Grant user access to partner models

For you to enable partner models and make a prompt request, a Google Cloud administrator must set the required permissions and verify the organization policy allows the use of required APIs.

Set required permissions to use partner models

The following roles and permissions are required to use partner models:

You must have the Consumer Procurement Entitlement Manager Identity and Access Management (IAM) role. Anyone who's been granted this role can enable partner models in Model Garden.
You must have the aiplatform.endpoints.predict permission. This permission is included in the Vertex AI User IAM role. For more information, see Vertex AI User and Access control.

Console

To grant the Consumer Procurement Entitlement Manager IAM roles to a user, go to the IAM page.

Go to IAM
In the Principal column, find the user principal for which you want to enable access to partner models, and then click Edit principal in that row.
In the Edit access pane, click Add another role.
In Select a role, select Consumer Procurement Entitlement Manager.
In the Edit access pane, click Add another role.
In Select a role, select Vertex AI User.
Click Save.

gcloud

In the Google Cloud console, activate Cloud Shell.

Activate Cloud Shell

Grant the Consumer Procurement Entitlement Manager role that's required to enable partner models in Model Garden

gcloud projects add-iam-policy-binding  PROJECT_ID \
--member=PRINCIPAL --role=roles/consumerprocurement.entitlementManager

Grant the Vertex AI User role that includes the aiplatform.endpoints.predict permission which is required to make prompt requests:
```
gcloud projects add-iam-policy-binding  PROJECT_ID \
--member=PRINCIPAL --role=roles/aiplatform.user
```
Replace PRINCIPAL with the identifier for the principal.
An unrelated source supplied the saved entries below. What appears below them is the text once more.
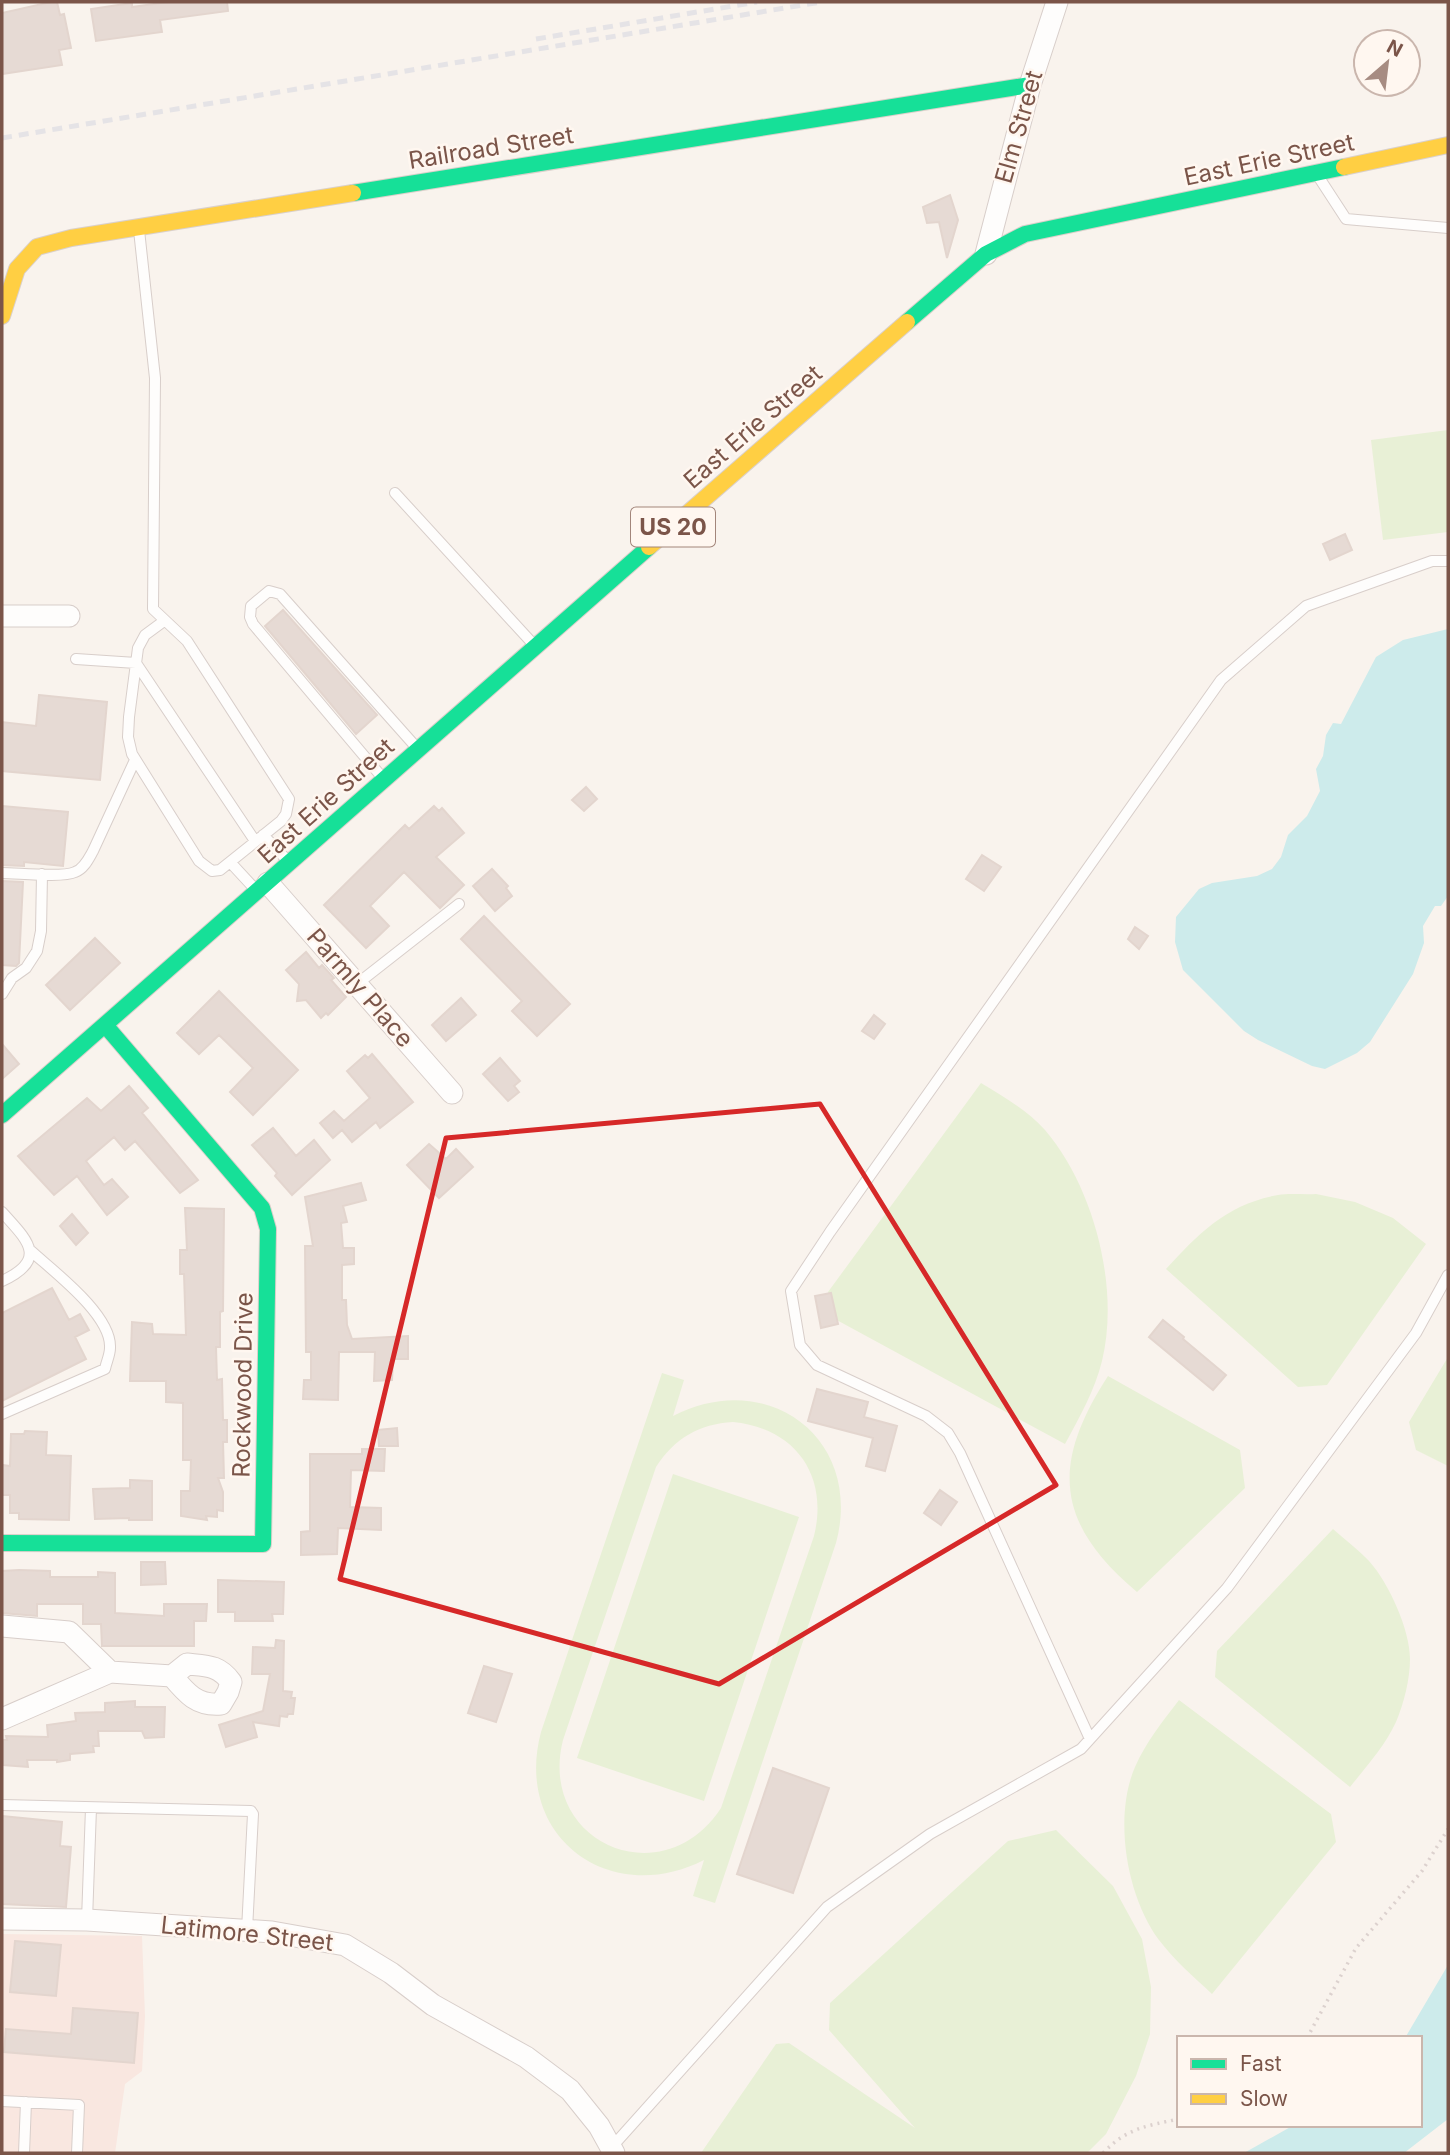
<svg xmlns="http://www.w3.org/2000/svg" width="1450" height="2155" font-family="Inter,sans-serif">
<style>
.commercial{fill:#f9e7e0}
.green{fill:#e8f0d6;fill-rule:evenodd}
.water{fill:#cdebeb}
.building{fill:#e6dad4;stroke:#e3d5ce;stroke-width:2}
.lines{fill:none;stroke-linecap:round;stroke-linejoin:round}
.lane-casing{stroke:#d8ceca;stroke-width:12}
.street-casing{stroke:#d8ceca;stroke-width:23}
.fast-casing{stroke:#dad0ca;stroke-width:18}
.slow-casing{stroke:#dad0ca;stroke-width:18}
.path{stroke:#dcd1ce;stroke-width:3.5;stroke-dasharray:2 5;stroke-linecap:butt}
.lane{stroke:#fefdfc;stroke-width:10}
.street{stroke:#fefdfc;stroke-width:21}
.fast{stroke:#16e098;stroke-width:16}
.slow{stroke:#ffcf43;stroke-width:16}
.rail{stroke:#e5e3e6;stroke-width:5;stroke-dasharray:10 7;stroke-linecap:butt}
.marked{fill:none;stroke:#d62828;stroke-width:5;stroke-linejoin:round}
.labels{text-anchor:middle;stroke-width:5;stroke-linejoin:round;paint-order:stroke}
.shield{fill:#fff7f0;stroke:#a3867b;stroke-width:2}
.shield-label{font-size:23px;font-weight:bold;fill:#7b5549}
.street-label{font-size:24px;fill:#7b5549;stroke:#fff7f0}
</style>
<rect width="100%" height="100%" fill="#f9f3ed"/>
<path class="commercial" d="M2 1934 142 1936 145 2016 142 2071 125 2084 115 2153H2Z"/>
<path class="green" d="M1448 430V532L1383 540 1371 440Z
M981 1083C1003 1096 1028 1111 1045 1130 1094 1187 1120 1288 1102 1361 1095 1390 1079 1418 1065 1444L833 1318 828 1292Z
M1316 1194 1355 1202 1393 1218 1426 1244 1327 1385 1298 1387 1166 1269C1199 1233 1227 1204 1278 1195 1290 1193 1304 1195 1316 1194Z
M1448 1357V1466L1416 1450 1409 1422Z
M662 1373 684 1380 673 1416C768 1367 864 1439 836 1543L715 1903 693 1896 704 1860C610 1908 513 1837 541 1732ZM733 1422C795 1428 829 1475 814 1536L721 1808C663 1897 537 1843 563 1740L656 1467C675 1438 699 1424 733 1422Z
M1108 1376 1240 1450 1245 1488 1137 1592C1055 1523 1051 1464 1108 1376Z
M673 1474 799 1517 704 1801 577 1758Z
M1333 1529C1345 1540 1359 1550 1369 1561 1389 1583 1410 1630 1410 1659 1410 1679 1404 1703 1396 1722 1385 1746 1366 1767 1350 1787L1215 1677 1217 1651Z
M1179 1700 1331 1814 1336 1842 1212 1994C1194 1977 1174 1960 1159 1940 1127 1897 1113 1818 1135 1767 1146 1742 1163 1721 1179 1700Z
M1056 1830 1113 1886 1142 1939 1151 1987 1150 2034 1136 2076 1106 2134 1087 2153H701L776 2044 789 2043 915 2128 829 2030 830 2003 1008 1841Z"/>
<path class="water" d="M1448 629V896L1441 906H1435L1423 926 1424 943 1413 974 1370 1042 1357 1053 1325 1069 1312 1066 1258 1040 1244 1031 1183 970 1175 942 1176 917 1199 889 1212 883 1257 876 1272 869 1281 857 1288 835 1307 816 1320 791 1316 769 1323 756 1326 735 1333 723 1341 724 1376 657 1403 640Z
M1448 1965V2119L1404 2153H1244L1294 2125H1420V2038H1405Z"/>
<path class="building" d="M51 2H57L60 15 64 14 71 48 59 50 62 65 2 74V13Z
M168 2H227L228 11 160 20 162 32 96 41 91 9 132 3V7Z
M950 195 958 220 947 258 939 222 927 223 923 207Z
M1345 534 1352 550 1330 560 1323 544Z
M283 610 377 715 356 734 265 626Z
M39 695 107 702 100 780 2 771V722L36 726Z
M586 787 597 799 584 811 572 800Z
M2 806 68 812 63 866 24 862V866L2 865Z
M434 806 439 811 442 808 464 833 436 857 464 885 440 908 404 872 370 906 389 926 366 948 324 905 405 825 409 829Z
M982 855 1001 867 984 891 966 879Z
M492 869 508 886 506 888 512 896 495 911 473 886Z
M2 881 23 882 19 963 16 966 2 965Z
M484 916 570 1004 537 1036 512 1011 522 1001 461 939Z
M1135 927 1148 936 1139 949 1128 939Z
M95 938 120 963 70 1010 46 985Z
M306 952 319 968 322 965 334 978 331 980 346 997 328 1015 326 1013 321 1018 306 1000 297 1001 299 984 286 970Z
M219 991 298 1070 253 1115 230 1092 253 1068 219 1035 199 1054 177 1033Z
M461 998 476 1015 446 1041 432 1025Z
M874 1015 885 1024 874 1039 862 1031Z
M2 1044 19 1064 2 1079Z
M372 1054 413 1102 380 1128 376 1122 352 1142 342 1130 333 1138 320 1123 334 1111 344 1121 370 1098 347 1071 365 1055 368 1058Z
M500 1058 520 1081 514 1086 519 1092 508 1101 483 1074Z
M129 1086 148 1108 142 1113 198 1180 180 1193 135 1141 125 1150 114 1137 86 1161 104 1185 112 1179 128 1197 107 1215 77 1176 54 1195 18 1156 87 1098 101 1111Z
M273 1128 296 1156 314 1140 330 1160 292 1195 275 1176 277 1173 252 1145Z
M429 1144 446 1159 456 1149 473 1167 439 1198 407 1165Z
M361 1183 366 1200 343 1206 347 1222 341 1223 343 1248H354V1264L342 1265V1300H346L347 1325 352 1339 408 1336V1359H393L392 1380 374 1381 375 1352H339L338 1400 303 1399 304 1380H311V1352H306L305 1246H313L305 1197Z
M185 1208 224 1209 223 1311 220 1312V1347H216L217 1380 222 1379 223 1420H227V1442H223L224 1478H218L223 1492V1511L217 1510V1517L206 1516 207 1520 181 1516V1491H190L191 1460H183V1403L166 1402V1381H130L132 1322 152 1324 153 1334 186 1335 184 1274H180V1250H187Z
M72 1214 88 1233 76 1245 60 1226Z
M52 1288 69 1320 80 1314 89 1330 75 1337 86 1359 2 1401V1313Z
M831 1293 838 1324 821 1328 815 1296Z
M1163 1320 1184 1337 1183 1339 1226 1375 1213 1390 1149 1337Z
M817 1389 868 1402 864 1417 897 1426 885 1471 866 1466 873 1438 808 1421Z
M397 1428 398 1446H379L378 1430Z
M25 1431 47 1432 46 1455 71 1456 69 1520 19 1519V1513H10V1495H2V1465L10 1466 11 1434H24Z
M362 1449H385L384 1471 351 1470 350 1507 381 1508V1530L338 1528 337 1554 301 1555V1532L310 1531V1454H362Z
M130 1480 152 1481V1520H129V1518L95 1519 93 1489 130 1488Z
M940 1490 957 1502 941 1525 924 1513Z
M141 1562H165L166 1584 141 1585Z
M19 1570 50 1571V1577H98V1572L115 1573V1613L164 1616V1604H207L206 1621H194V1646H102L101 1624H83V1604H37V1616L2 1613V1571Z
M218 1580 284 1582 283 1614H272L273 1621H235V1612H218Z
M276 1640 284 1641 283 1691 292 1692 291 1698H295L293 1714H288L287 1717 280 1716 279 1726 253 1722 257 1737 226 1747 219 1725 263 1711 270 1674H252L253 1647 275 1648Z
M484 1666 512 1674 496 1722 468 1713Z
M135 1701V1707H165L164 1737 145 1738 142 1731H98L99 1746H93L94 1752 70 1754V1760L57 1762V1760H27L28 1767 3 1765V1740H7L6 1736 48 1737 47 1725 76 1721 75 1713 105 1712V1703Z
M773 1768 829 1788 793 1893 737 1874Z
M2 1816 62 1822 60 1846 71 1847 66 1907 2 1904Z
M15 1941 61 1945 56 1996 10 1992Z
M73 2008 138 2013 134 2063 4 2052 6 2029 71 2034Z"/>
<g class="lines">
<g class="lane-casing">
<path id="lane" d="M1318 176 1346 219 1448 228
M139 230 155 378 153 609 187 641 289 799 286 814 281 821 220 870 212 871 199 861 132 754 128 737 129 717 138 648 145 635 164 621
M395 493 534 645
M76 659 136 663 255 841
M381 776 253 624 250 617 251 606 269 591 280 594 416 747
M263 835 288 861
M230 862 254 888
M2 873C18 873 63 878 75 872 84 869 89 858 93 851L135 760
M357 984 459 904
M2 994 12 978 26 968 37 951 41 931 42 874
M2 1212C26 1239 50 1259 2 1281
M2 1414 105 1369C106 1363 110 1355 110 1348 112 1315 53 1271 31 1251
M1090 1739 960 1453 948 1433 926 1416 817 1365 800 1345 791 1291 830 1232 1221 680 1306 606 1432 561H1448
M2 1805 251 1811 253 1814 247 1930
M87 1920 91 1808
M2 2101 79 2105 77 2153
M611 2148 827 1907 930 1834 1081 1749 1227 1588 1416 1333 1448 1275
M24 2153 26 2102"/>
</g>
<g class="street-casing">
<path id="street" d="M986 254 1030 85 1057 2
M2 616H69
M268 883 452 1093
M2 1626 69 1632 110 1672
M187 1664C207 1666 219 1665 231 1682L228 1692 221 1704C197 1706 187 1694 172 1676Z
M2 1719 110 1672 172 1676
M2 1919 87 1920 272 1932 345 1945 391 1973 433 2005 526 2057 570 2090 599 2126 614 2153"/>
</g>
<g class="fast-casing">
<path id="fast" d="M353 193 1030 85
M907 322 986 254 1025 234 1344 167
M2 1115 649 547
M2 1543 263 1544 268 1229 262 1208 105 1025"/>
</g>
<g class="slow-casing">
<path id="slow" d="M1344 167 1448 145
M2 316 17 269 37 247 71 238 353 193
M649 547 907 322"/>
</g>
<path class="path" d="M1307 2038 1356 1948 1422 1871 1448 1829
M1103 2153C1127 2128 1146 2126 1179 2119"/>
<use href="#lane" class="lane"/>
<use href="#street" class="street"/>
<use href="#fast" class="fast"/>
<use href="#slow" class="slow"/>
<path class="rail" d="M536 39 757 2
M2 138 821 2"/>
</g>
<path class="marked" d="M820 1104 1056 1485 719 1684 340 1579 446 1138Z"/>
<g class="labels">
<rect class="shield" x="631" y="507.5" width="84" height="39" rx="5"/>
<g class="shield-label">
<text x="673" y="535">US 20</text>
</g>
<g class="street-label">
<text transform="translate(1019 127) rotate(-74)" y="8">Elm Street</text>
<text transform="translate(491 148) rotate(-9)" y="8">Railroad Street</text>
<text transform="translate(1269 160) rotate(-12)" y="8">East Erie Street</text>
<text transform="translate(753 427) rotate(-41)" y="8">East Erie Street</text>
<text transform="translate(326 801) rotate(-42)" y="8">East Erie Street</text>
<text transform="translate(360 988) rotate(49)" y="8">Parmly Place</text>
<text transform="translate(243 1385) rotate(-89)" y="8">Rockwood Drive</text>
<text transform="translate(247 1934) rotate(6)" y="8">Latimore Street</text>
</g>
</g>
<rect width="1450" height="2155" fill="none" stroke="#7b5549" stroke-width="7"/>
<rect x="1177" y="2036" width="245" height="91" fill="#fff7f0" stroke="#cab6ad" stroke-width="2"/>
<rect x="1191" y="2059" width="35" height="10" fill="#16e098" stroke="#cab6ad" stroke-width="2"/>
<text x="1240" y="2071" font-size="21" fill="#7b5549">Fast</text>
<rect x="1191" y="2094" width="35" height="10" fill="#ffcf43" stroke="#cab6ad" stroke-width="2"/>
<text x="1240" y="2106" font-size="21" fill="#7b5549">Slow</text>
<g transform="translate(1387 63) rotate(28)"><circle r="33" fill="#fff7f0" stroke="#cab6ad" stroke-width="2"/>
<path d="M0-5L12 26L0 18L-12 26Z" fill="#a78c82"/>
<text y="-10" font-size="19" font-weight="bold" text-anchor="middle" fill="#7b5549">N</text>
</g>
</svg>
The identifier takes the form user|group|serviceAccount:email or domain:domain—for example, user:cloudysanfrancisco@gmail.com, group:admins@example.com, serviceAccount:test123@example.domain.com, or domain:example.domain.com.

The output is a list of policy bindings that includes the following:
```
-   members:
  -   user:PRINCIPAL
  role: roles/roles/consumerprocurement.entitlementManager
```
For more information, see Grant a single role and gcloud projects add-iam-policy-binding.

Set the organization policy for partner model access

To enable partner models, your organization policy must allow the following API: Cloud Commerce Consumer Procurement API - cloudcommerceconsumerprocurement.googleapis.com

If your organization sets an organization policy to restrict service usage, then an organization administrator must verify that cloudcommerceconsumerprocurement.googleapis.com is allowed by setting the organization policy.

Also, if you have an organization policy that restricts model usage in Model Garden, the policy must allow access to partner models. For more information, see Control model access.

Partner model regulatory compliance

The certifications for Generative AI on Vertex AI continue to apply when partner models are used as a managed API using Vertex AI. If you need details about the models themselves, additional information can be found in the respective Model Card, or you can contact the respective model publisher.

Your data is stored at rest within the selected region or multi-region for partner models on Vertex AI, but the regionalization of data processing may vary. For a detailed list of partner models' data processing commitments, see Data residency for partner models.

Customer prompts and model responses are not shared with third-parties when using the Vertex AI API, including partner models. Google only processes Customer Data as instructed by the Customer, which is further described in our Cloud Data Processing Addendum.